> **Exercise prompt**: Wherever the word "pièces" occurs in the listing, copy the whole line.

> **Data**:
---------------

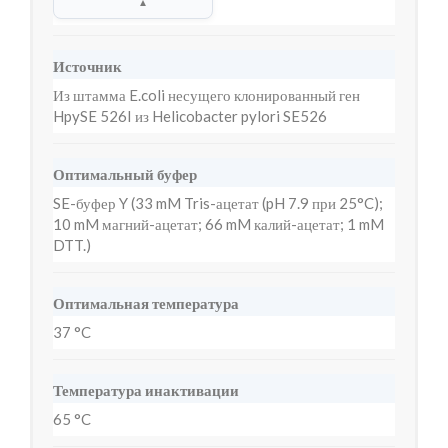
▲
Источник
Из штамма E.coli несущего клонированный ген
HpySE 526I из Helicobacter pylori SE526
Оптимальный буфер
SE-буфер Y (33 mM Tris-ацетат (pH 7.9 при 25°C);
10 mM магний-ацетат; 66 mM калий-ацетат; 1 mM
DTT.)
Оптимальная температура
37 °C
Температура инактивации
65 °C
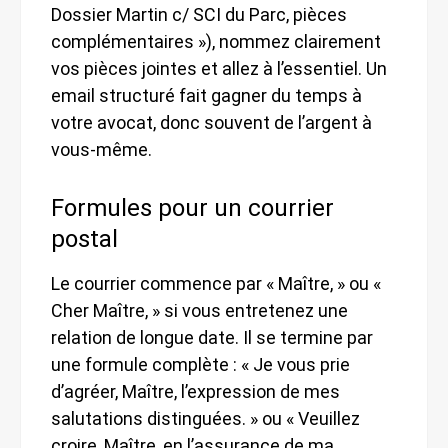
Dossier Martin c/ SCI du Parc, pièces
complémentaires »), nommez clairement
vos pièces jointes et allez à l’essentiel. Un
email structuré fait gagner du temps à
votre avocat, donc souvent de l’argent à
vous-même.
Formules pour un courrier
postal
Le courrier commence par « Maître, » ou «
Cher Maître, » si vous entretenez une
relation de longue date. Il se termine par
une formule complète : « Je vous prie
d’agréer, Maître, l’expression de mes
salutations distinguées. » ou « Veuillez
croire, Maître, en l’assurance de ma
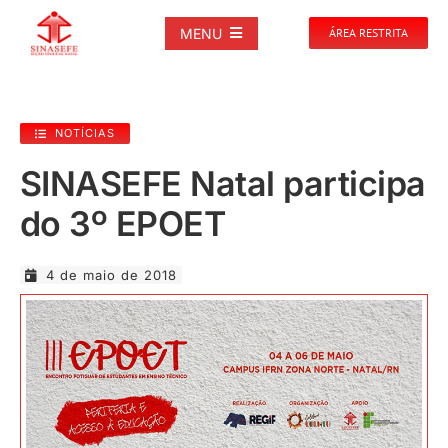
Ir
para
MENU
ÁREA RESTRITA
o
conteúdo
SOBRE
NOTÍCIAS
NOTÍCIAS
SINASEFE Natal participa
do 3º EPOET
PUBLICAÇÕES
4 de maio de 2018
DOCUMENTOS
GALERIAS
EVENTOS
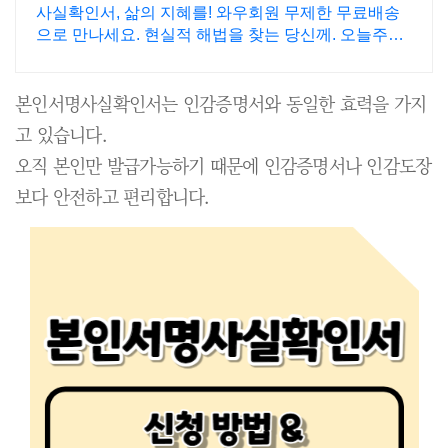
사실확인서, 삶의 지혜를! 와우회원 무제한 무료배송
으로 만나세요. 현실적 해법을 찾는 당신께. 오늘주문
내일도착 로켓배송으로 빠르게!
본인서명사실확인서는 인감증명서와 동일한 효력을 가지
고 있습니다.
오직 본인만 발급가능하기 때문에 인감증명서나 인감도장
보다 안전하고 편리합니다.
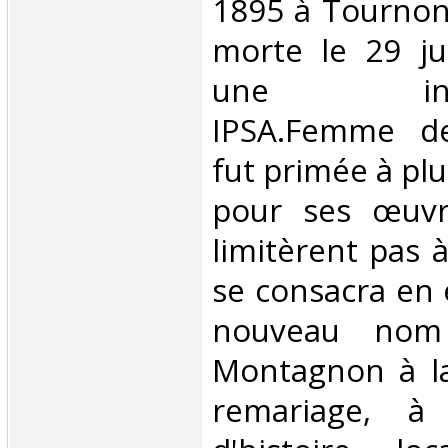
1895 à Tournon
morte le 29 jui
une infirmi
IPSA.Femme de
fut primée à plu
pour ses œuvr
limitèrent pas à 
se consacra en 
nouveau nom
Montagnon à la
remariage, à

---------------

> **Solution to this problem**:
Dossier Martin c/ SCI du Parc, pièces
vos pièces jointes et allez à l’essentiel. Un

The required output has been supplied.